* PROBLEM DESCRIPTION *
If a line of the data below holds the word "Left", list it.

* DATASET ENTRIES *
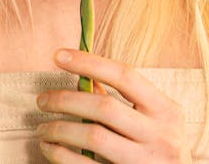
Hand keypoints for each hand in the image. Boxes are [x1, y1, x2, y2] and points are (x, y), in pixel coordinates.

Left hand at [36, 48, 192, 162]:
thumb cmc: (162, 149)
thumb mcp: (155, 121)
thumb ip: (123, 100)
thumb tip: (83, 76)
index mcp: (166, 110)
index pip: (124, 75)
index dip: (89, 62)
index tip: (58, 56)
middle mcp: (161, 135)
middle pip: (104, 107)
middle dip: (66, 100)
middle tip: (42, 100)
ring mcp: (146, 162)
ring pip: (94, 136)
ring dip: (60, 129)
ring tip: (42, 128)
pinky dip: (62, 156)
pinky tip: (49, 149)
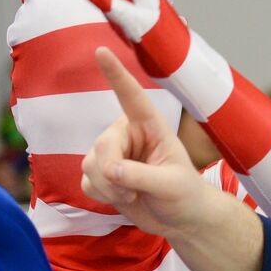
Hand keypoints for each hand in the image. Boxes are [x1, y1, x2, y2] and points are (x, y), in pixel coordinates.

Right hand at [80, 48, 227, 238]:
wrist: (179, 219)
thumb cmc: (185, 195)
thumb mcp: (171, 185)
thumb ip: (140, 176)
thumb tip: (109, 171)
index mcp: (150, 126)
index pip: (132, 96)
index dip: (116, 74)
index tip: (101, 51)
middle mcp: (128, 134)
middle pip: (103, 144)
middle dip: (111, 172)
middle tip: (130, 193)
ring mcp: (113, 154)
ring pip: (89, 164)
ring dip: (107, 188)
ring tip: (131, 196)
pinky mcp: (101, 175)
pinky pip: (85, 181)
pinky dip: (100, 196)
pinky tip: (121, 200)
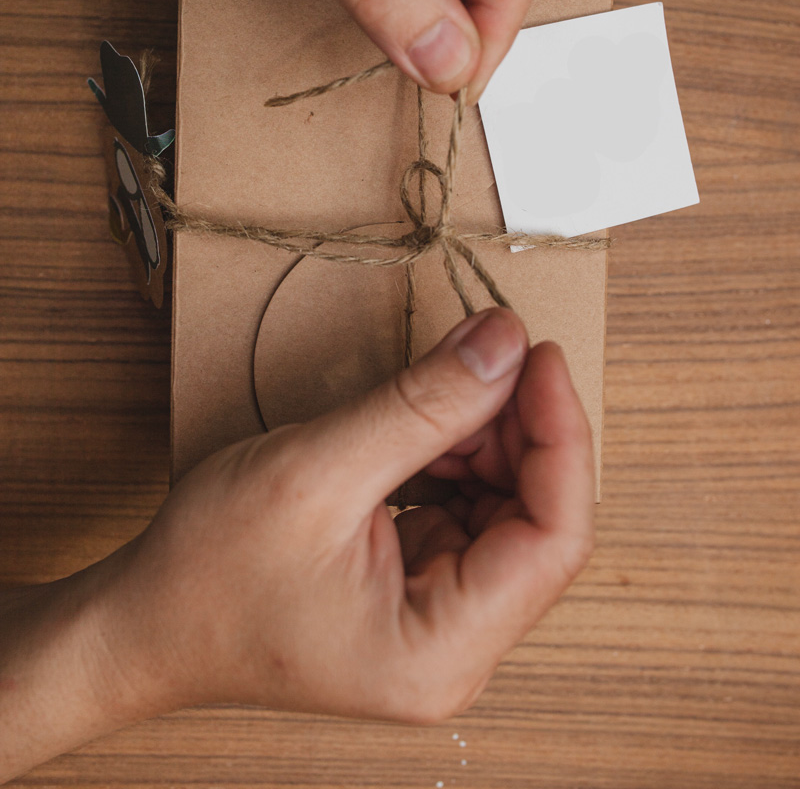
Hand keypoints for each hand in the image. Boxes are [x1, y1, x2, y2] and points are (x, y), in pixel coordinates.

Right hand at [106, 310, 592, 722]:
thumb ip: (422, 404)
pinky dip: (455, 457)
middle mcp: (455, 649)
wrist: (145, 619)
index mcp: (441, 649)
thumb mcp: (318, 469)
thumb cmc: (209, 572)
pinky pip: (467, 512)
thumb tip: (504, 342)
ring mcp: (439, 623)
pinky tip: (425, 425)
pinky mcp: (418, 591)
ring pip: (506, 510)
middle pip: (537, 521)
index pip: (555, 539)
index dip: (561, 437)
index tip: (539, 357)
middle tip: (486, 354)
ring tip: (442, 389)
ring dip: (486, 438)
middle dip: (517, 428)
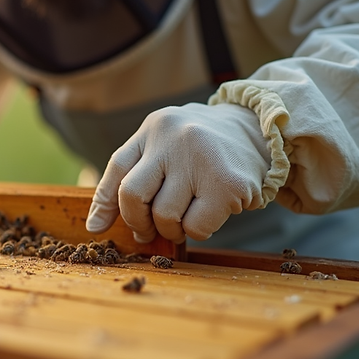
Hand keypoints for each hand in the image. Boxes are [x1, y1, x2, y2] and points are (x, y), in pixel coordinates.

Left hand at [85, 103, 270, 242]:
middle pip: (132, 195)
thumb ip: (131, 176)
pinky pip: (196, 227)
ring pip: (164, 215)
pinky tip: (209, 215)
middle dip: (137, 221)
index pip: (117, 167)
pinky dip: (198, 231)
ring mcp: (201, 158)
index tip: (98, 227)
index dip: (104, 202)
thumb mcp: (166, 147)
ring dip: (171, 230)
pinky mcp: (227, 183)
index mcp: (155, 127)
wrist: (263, 133)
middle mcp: (174, 136)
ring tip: (184, 220)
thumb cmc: (205, 148)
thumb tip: (95, 225)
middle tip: (150, 229)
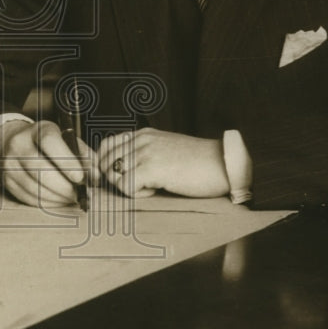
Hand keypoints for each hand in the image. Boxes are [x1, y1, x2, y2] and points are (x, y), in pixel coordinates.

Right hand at [0, 120, 98, 206]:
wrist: (15, 143)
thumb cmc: (48, 143)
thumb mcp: (66, 139)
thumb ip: (84, 154)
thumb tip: (95, 175)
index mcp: (37, 130)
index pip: (49, 141)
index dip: (66, 162)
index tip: (80, 178)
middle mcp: (19, 145)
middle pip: (40, 169)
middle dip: (64, 186)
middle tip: (79, 194)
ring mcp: (9, 164)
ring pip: (34, 188)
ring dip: (57, 198)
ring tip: (71, 198)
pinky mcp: (7, 182)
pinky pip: (28, 198)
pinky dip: (47, 203)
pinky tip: (58, 200)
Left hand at [97, 128, 228, 198]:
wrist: (224, 165)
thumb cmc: (199, 163)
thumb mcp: (166, 150)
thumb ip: (145, 154)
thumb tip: (122, 171)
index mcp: (143, 134)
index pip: (106, 146)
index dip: (104, 165)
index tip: (116, 179)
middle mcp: (141, 140)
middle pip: (104, 162)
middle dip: (113, 179)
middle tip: (136, 186)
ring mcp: (145, 152)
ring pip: (112, 175)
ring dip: (127, 186)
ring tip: (150, 186)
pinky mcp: (152, 168)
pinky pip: (125, 186)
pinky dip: (137, 194)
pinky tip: (156, 190)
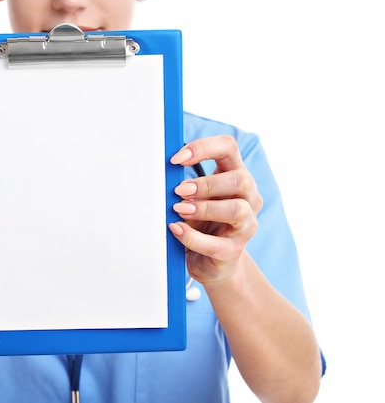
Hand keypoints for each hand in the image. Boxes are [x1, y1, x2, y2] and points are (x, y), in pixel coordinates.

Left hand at [168, 135, 262, 285]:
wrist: (211, 263)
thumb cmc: (202, 224)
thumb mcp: (193, 199)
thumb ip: (184, 186)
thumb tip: (163, 176)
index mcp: (236, 177)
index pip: (229, 147)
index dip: (203, 148)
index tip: (177, 159)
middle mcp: (248, 199)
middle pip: (241, 179)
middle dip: (206, 183)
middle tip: (179, 190)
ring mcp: (246, 226)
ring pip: (237, 210)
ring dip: (204, 208)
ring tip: (179, 210)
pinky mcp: (234, 251)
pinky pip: (216, 244)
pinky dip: (192, 237)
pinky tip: (176, 230)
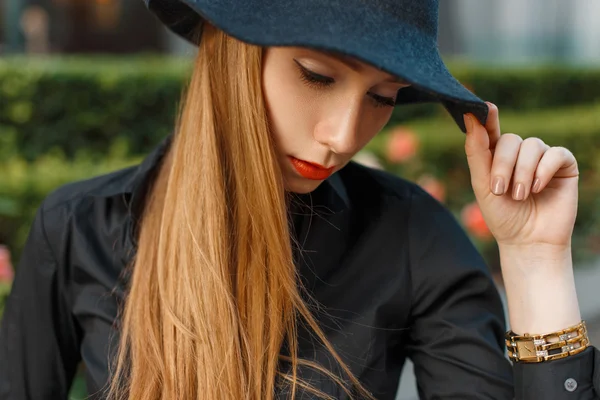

* ANSWER SPACE *
Left hand at [36, 48, 192, 162]:
Left hand at [85, 103, 270, 242]:
Left hand at [97, 128, 228, 198]:
Left hand at [168, 135, 262, 285]:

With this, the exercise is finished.